Он странно посмотрел на меня и вдруг крикнул:
— Ты чего хочешь?
Я испугался еще больше и закричал:
— Ничего не хочу! Ничего не хочу!
Я бежал и оглядывался, не бежит ли он за мной. А он стоял там, на пороге своей лавочки, и спокойно щелкал орешки.
Теперь всем встречным я уже издали кричал:
— Я потерялся!
Казалось, они должны были остановиться и тоже кричать от страха.

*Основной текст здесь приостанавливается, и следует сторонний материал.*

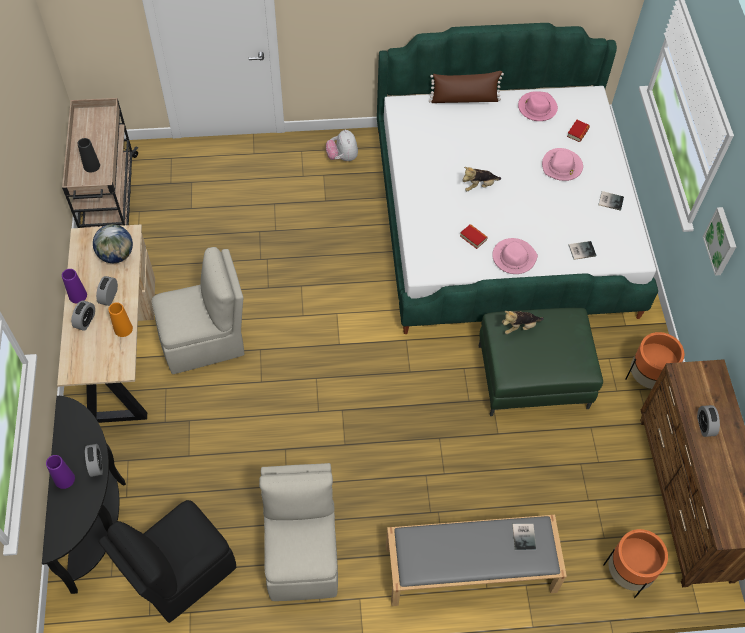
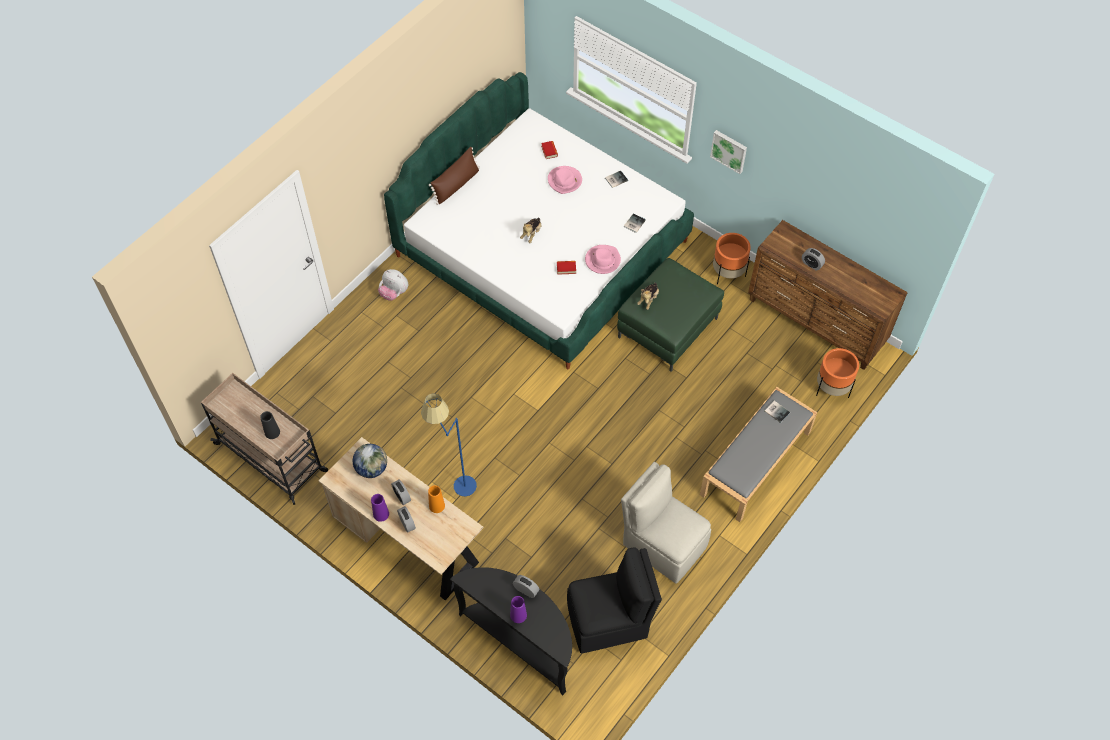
camera: 45 degrees left, 0 degrees up
(181, 573) = (609, 621): black chair -> black chair turned 105 degrees counterclockwise
(205, 341) = (454, 484): beige chair -> blue floor lamp
(537, 108) = (507, 155): pink hat -> none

Но одни проходили мимо, даже не взглянув на меня, другие на минуту останавливались, приседали на корточки, холодными костяными пальцами брали за щеку, заглядывали в глаза и спрашивали:
— А ты зачем баловался?
Я бежал дальше. Заборы, и люди, и деревья — все сливалось в тумане. Или это были слезы?
И тут меня встретила пара — очень толстая, как городовой, дама в большой шляпе с перьями и маленький, похожий на гнома, старичок с белыми напудренными щеками и длинными, до плеч, серыми волосами.
— Мальчик, зачем ты плачешь? — весело спросила дама.
— На то он и мальчик, чтобы плакать, — пропищал гном.
— А как тебя зовут? — спросила дама.
— Лорд Дизраэли, — ответил за меня гном.
— А где ты живешь?
— В Букингемском дворце, — сказал гном.
— Я заблудился, — сказал я.
— Ты хочешь кушать? — спросила дама.
— Да.
— Ну, иди же скорее, там тебя уже ждут, — сказала дама.
— С хлебом и солью, — сказал гном.
И они ушли.
Я оглянулся. По Главной улице, как по реке, в свете закатного солнца плыла веселая разноцветная толпа. Шли мимо господа в круглых, твердых котелках и дамы в шляпах с зелеными и желтыми перьями несуществующих птиц. Стаей шли толстые мальчики, которых крепко за руки держали с одной стороны папа, с другой стороны мама, чтобы не унесло ветром или не убежали на Необитаемые острова.
Все уже сняли красные банты и надели почему-то белые, голубые, — наверное, те были дневные, а это вечерние.